Doch was hat es mit all diesen Schmetterlingen im Bauch auf sich? Haben manche Twitter-User*innen und Henning May einfach nicht zugehört und mitgelesen, als die kaputten Kassetten in den letzten Monaten liefen? Wollen sie einfach nicht verstehen, was eine Kritik an struktureller, systematischer Polizeigewalt bedeutet? Und warum es nicht die Priorität von antirassistischen Bewegungen sein kann, Polizist*innen, die ihren Job machen oder privat eigentlich ganz nett sind, zu feiern? Warum haben sie das Bedürfnis, mit solcher Leichtsinnigkeit die Formeln wie ACAB und Praktiken des Widerstandes von Antifaschist*innen als wertlos ad acta zu legen?

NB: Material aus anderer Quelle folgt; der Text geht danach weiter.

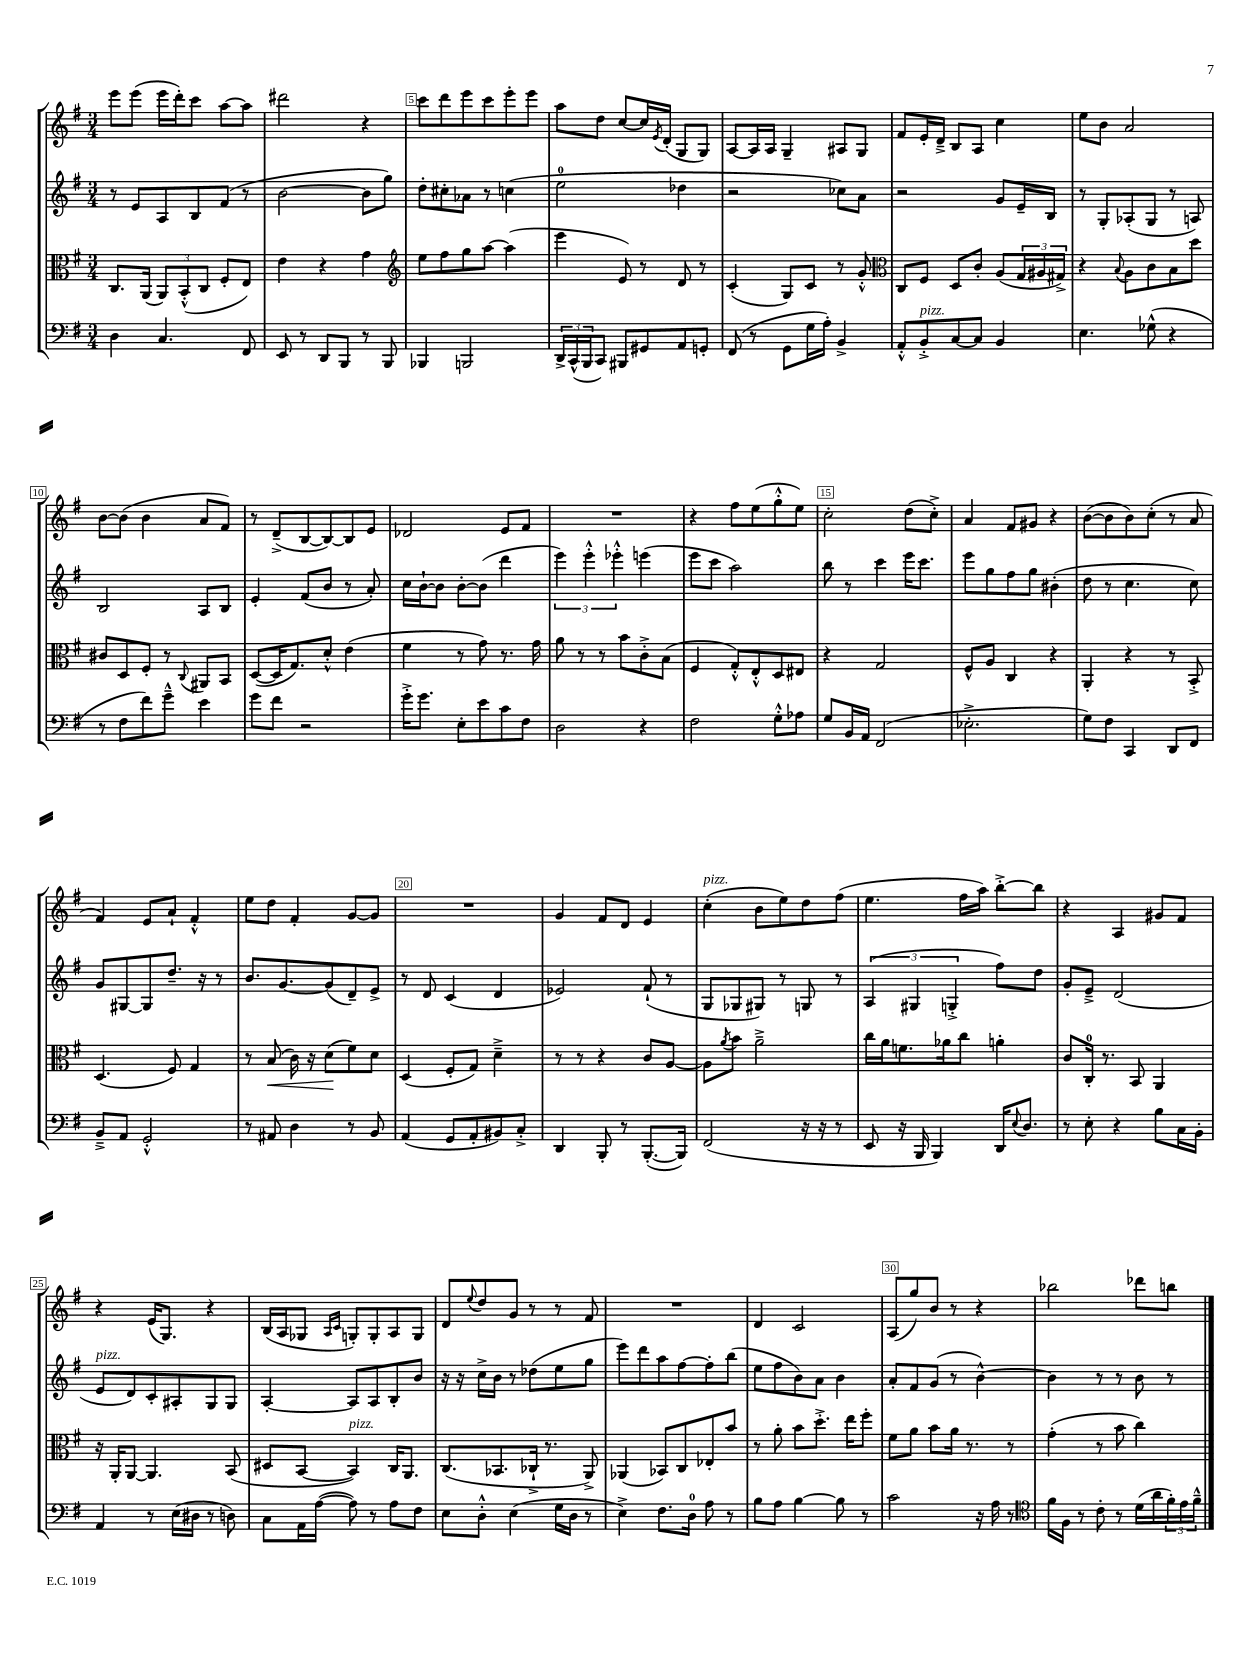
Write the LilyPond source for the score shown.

<<
\new StaffGroup <<
\new Staff = "s0" {
    \clef treble \key g \major \numericTimeSignature \time 3/4
    e'''8 e'''8( e'''16 d'''16-.) c'''8 a''8~ a''8 |
    dis'''2 r4 |
    c'''8 d'''8 e'''8 c'''8 e'''8-. e'''8 |
    a''8 d''8 c''8~ c''16 \acciaccatura { e'8 } d'16-.( g8 g8) |
    a8~ a16 a16 g4-- ais8 g8 |
    fis'8 e'16-. d'16---> b8 a8 c''4 |
    e''8 b'8 a'2 |
    b'8~ b'8( b'4 a'8 fis'8) |
    r8 d'8--->( b8~ b8~) b8 e'8 |
    des'2 e'8 fis'8 |
    R2. |
    r4 fis''8 e''8( g''8-.-^ e''8) |
    c''2-. d''8( c''8-.->) |
    a'4 fis'8 gis'8 r4 |
    b'8~( b'8 b'8) c''8-.( r8 a'8 |
    fis'4) e'8 a'8-! fis'4-.-^ |
    e''8 d''8 fis'4-. g'8~ g'8 |
    R2. |
    g'4 fis'8 d'8 e'4 |
    c''4-.^\markup { \italic "pizz." }( b'8 e''8) d''8 fis''8( |
    e''4. fis''16 a''16) b''8~-.-> b''8 |
    r4 a4 gis'8 fis'8 |
    r4 e'16( g8.) r4 |
    b16( a16 ges8 \grace { a16 c'16 } g8-.) g8-. a8 g8 |
    d'8 \appoggiatura { e''8 } d''8 g'8 r8 r8 fis'8 |
    R2. |
    d'4 c'2 |
    a8( g''8) b'8 r8 r4 |
    bes''2 des'''8 b''8 \bar "|." |
}
\new Staff = "s1" {
    \clef treble \key g \major \numericTimeSignature \time 3/4
    r8 e'8 a8 b8 fis'8( r8 |
    b'2~ b'8 g''8) |
    d''8-. cis''8-. aes'8 r8 c''4( |
    e''2-0 des''4 |
    r2 ces''8) a'8 |
    r2 g'8 e'16-- b16 |
    r8 g8-. aes8-.( g8 r8 a8) |
    b2 a8 b8 |
    e'4-. fis'8( b'8 r8 a'8-.) |
    c''16 b'16~-! b'8 b'8~-. b'8( d'''4 |
    \tuplet 3/2 { e'''4) e'''4-.-^ ees'''4-.-^ } e'''4( |
    e'''8 c'''8 a''2) |
    b''8 r8 c'''4 e'''16 c'''8. |
    e'''8 g''8 fis''8 g''8 bis'4-.( |
    d''8 r8 c''4. c''8) |
    g'8 gis8~ gis8 d''8.-- r16 r8 |
    b'8. g'8.~ g'8( d'8--) e'8-> |
    r8 d'8 c'4( d'4 |
    ees'2) fis'8-!( r8 |
    g8 ges8 gis8) r8 g8 r8 |
    \tuplet 3/2 { a4( gis4 g4-.-> } fis''8) d''8 |
    g'8-. e'8---> d'2( |
    e'8^\markup { \italic "pizz." } d'8) c'8-. ais8-. g8 g8 |
    a4~-. a8 a8 b8-. b'8 |
    r16 r16 c''16-> b'16 r8 des''8( e''8 g''8 |
    e'''8) d'''8 a''8 fis''8~ fis''8-. b''8( |
    e''8 fis''8 b'8) a'8 b'4 |
    a'8-. fis'8 g'8( r8 b'4~-^) |
    b'4 r8 r8 b'8 r8 \bar "|." |
}
\new Staff = "s2" {
    \clef alto \key g \major \numericTimeSignature \time 3/4
    c8. a,16( \tuplet 3/2 { a,8) b,8-.-^( c8 } fis8-. e8) |
    e'4 r4 g'4 |
    \clef treble e''8 fis''8 g''8 a''8~ a''4( |
    e'''4 e'8) r8 d'8 r8 |
    c'4-.( g8) c'8 r8 g'8-.-^ |
    \clef alto c8 fis8 d8 c'8-. a8( \tuplet 3/2 { g16 ais16 gis16->) } |
    r4 \appoggiatura { b8 } a8 c'8 b8 d''8 |
    cis'8 d8 fis8-. r8 \appoggiatura { c8 } ais,8 b,8 |
    d8~( d16 g8.) d'8-.-^ e'4( |
    fis'4 r8 g'8) r8. g'16 |
    a'8 r8 r8 b'8 c'8-.-> b8( |
    fis4 g8-.-^) e8-.-^ d8 eis8 |
    r4 g2 |
    fis8-^ a8 c4 r4 |
    a,4-. r4 r8 b,8-.-> |
    d4.( fis8) g4 |
    r8 b8\<( c'16) r16 d'8\!( fis'8) d'8 |
    d4( fis8-. g8) d'4---> |
    r8 r8 r4 c'8 a8~ |
    a8 \acciaccatura { a'8 } b'8 a'2---> |
    c''16 a'16 f'8. aes'16 c''8 a'4-. |
    c'8 c16-0-. r8. b,8 a,4 |
    r16 a,16-. a,8~ a,4. b,8( |
    dis8 b,8~ b,4^\markup { \italic "pizz." }) c16 a,8. |
    c8.( bes,8. ces16-!-> r8. a,8->) |
    aes,4( bes,8) c8 ees8-. b'8 |
    r8 a'8-. b'8 d''8.-.-> e''16 fis''8-. |
    fis'8 a'8 b'8 a'16 r8. r8 |
    g'4-.( r8 b'8 c''4) \bar "|." |
}
\new Staff = "s3" {
    \clef bass \key g \major \numericTimeSignature \time 3/4
    d4 c4. fis,8 |
    e,8 r8 d,8 b,,8 r8 b,,8 |
    bes,,4 b,,2 |
    \tuplet 3/2 { d,16-> c,16-^( b,,16 } c,8) bis,,8 gis,8 a,8 g,8-. |
    fis,8( r8 g,8 g16 a16-.) b,4-> |
    a,8-.-^ b,8-.->^\markup { \italic "pizz." } c8~ c8 b,4 |
    e4. ges8-^( r4 |
    r8 fis8 fis'8) g'8---^ e'4 |
    g'8 fis'8 r2 |
    g'16-.-> g'8. e8-. e'8 c'8 fis8 |
    d2 r4 |
    fis2 g8-.-^ aes8 |
    g8 b,16 a,16 fis,2( |
    ees2.-.-> |
    g8) fis8 c,4 d,8 fis,8 |
    b,8---> a,8 g,2-.-^ |
    r8 ais,8 d4 r8 b,8 |
    a,4( g,8 a,8-. bis,8) c8-.-> |
    d,4 b,,8-. r8 b,,8.~-.( b,,16) |
    fis,2( r16 r16 r8 |
    e,8 r16 b,,16 b,,4) d,16 \appoggiatura { e8 } d8. |
    r8 e8-. r4 b8 c16 b,16-. |
    a,4 r8 e16( dis16 r8 d8) |
    c8 a,16 a16~( a8) r8 a8 fis8 |
    e8 d8-.-^ e4( g16 d16 r8 |
    e4->) fis8. d16-0 a8 r8 |
    b8 a8 b4~ b8 r8 |
    c'2 r16 a16 r8 |
    \clef tenor fis'16 fis16 r8 c'8-. r8 d'16( a'16 \tuplet 3/2 { fis'16-.) e'16 fis'16---^ } \bar "|." |
}
>>
>>
\layout { \context { \Score currentBarNumber = #3 \override BarNumber.break-visibility = ##(#f #t #t) barNumberVisibility = #(every-nth-bar-number-visible 5) \override BarNumber.stencil = #(make-stencil-boxer 0.1 0.3 ly:text-interface::print) } }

Ich mutmaße mal: Erstens, weil sie als weiße, wohlsituierte und anders privilegierte Menschen den Luxus haben, sich mit Polizist*innen zu solidarisieren, anstatt von ihnen bedroht zu werden. Und: Weil es in die beliebte Erzählung der Einzelfälle passt. Wenn wir davon ausgehen, dass Rassismus und Gewalt bei der Polizei ein Problem einer spezifischen Gruppe von Beamt*innen ist, sind wir als Gesellschaft von der Verantwortung befreit, uns mit dem Rassismus, der unseren Institutionen und Normen zugrunde liegt, von Grund auf auseinanderzusetzen, seine Ursprünge und Wirkweisen zu verstehen und komplexe Zusammenhänge aufzuzeigen. Stattdessen beschränkt sich der Antirassismus vieler auf ein wenig Privilegien checken hier, ein wenig barfuß Musik machen dort – und hops, die Welt ist schön. Und Rassismus ist dann nur noch ein Problem, das andere betrifft.

Und nicht zuletzt liegt dem Instagram-Post von Henning May eine typische Täter*innen-Opfer-Umkehr zugrunde, mit der sich aktive Antirassist*innen ständig herumschlagen müssen: Eure Kritik ist ja schön und gut, aber ihr seid halt zu pauschalisierend! Zu radikal! Ihr könnt ja gar nicht differenzieren! Ihr habt ja selber Vorurteile! Das gute alte Aber, auch beliebt in dieser Form: Ich würde ja echt gerne mit auf eure antirassistische Demo kommen, aber ich finde es echt doof, dass zwei Leute ACAB auf ihren T-Shirts stehen haben.

Henning May und Co. sollten sich fragen: Was sollte mich wirklich wütend machen?

Das alles bedeutet nicht, dass Kritik an politischen Widerstandspraxen nicht erlaubt ist – ganz im Gegenteil: Politische Bewegungen leben von ihrer Selbstkritik und praktizieren sie unermüdlich. Zum Beispiel ist die Formel All Cops Are Bastards auch unter Antirassist*innen und Polizeikritiker*innen umstritten, weil eine Herabsetzung durch die Zuschreibung Bastard eine sexistische und auch rassistische Geschichte hat.

Bei der Kritik an dem politischen Widerstand gegen Rassismus und Polizeigewalt sind also folgende Fragen wichtig: Wer äußert die Kritik? Aus welcher Position heraus? Sind es Menschen, die sowieso Teil der Bewegung sind und sich seit Jahren aktiv engagieren, obwohl ihr Leben und ihre Familien bedroht werden? Oder unbeteiligte Außenstehende? Und dient diese Kritik dazu, die Bewegung stärker zu machen, anstatt den Fokus und die Prioritäten der Kritik zu verschieben? Oder kommt die Kritik von Menschen, die Teil einer weißen, bürgerlichen Dominanzgesellschaft sind, die schon vor langer, langer Zeit hätte anfangen müssen, sich bedingungslos mit rassifizierten Menschen und Antifaschist*innen zu solidarisieren?

Ich mag mich wieder wie eine kaputte Kassette fühlen, wenn ich das schreibe. Aber, lieber Henning May und andere, spätestens jetzt ist die Zeit, sich zu fragen: Was sollte mich wirklich wütend machen? Ich hoffe, dass die Antwort dann nicht aus vier Buchstaben besteht.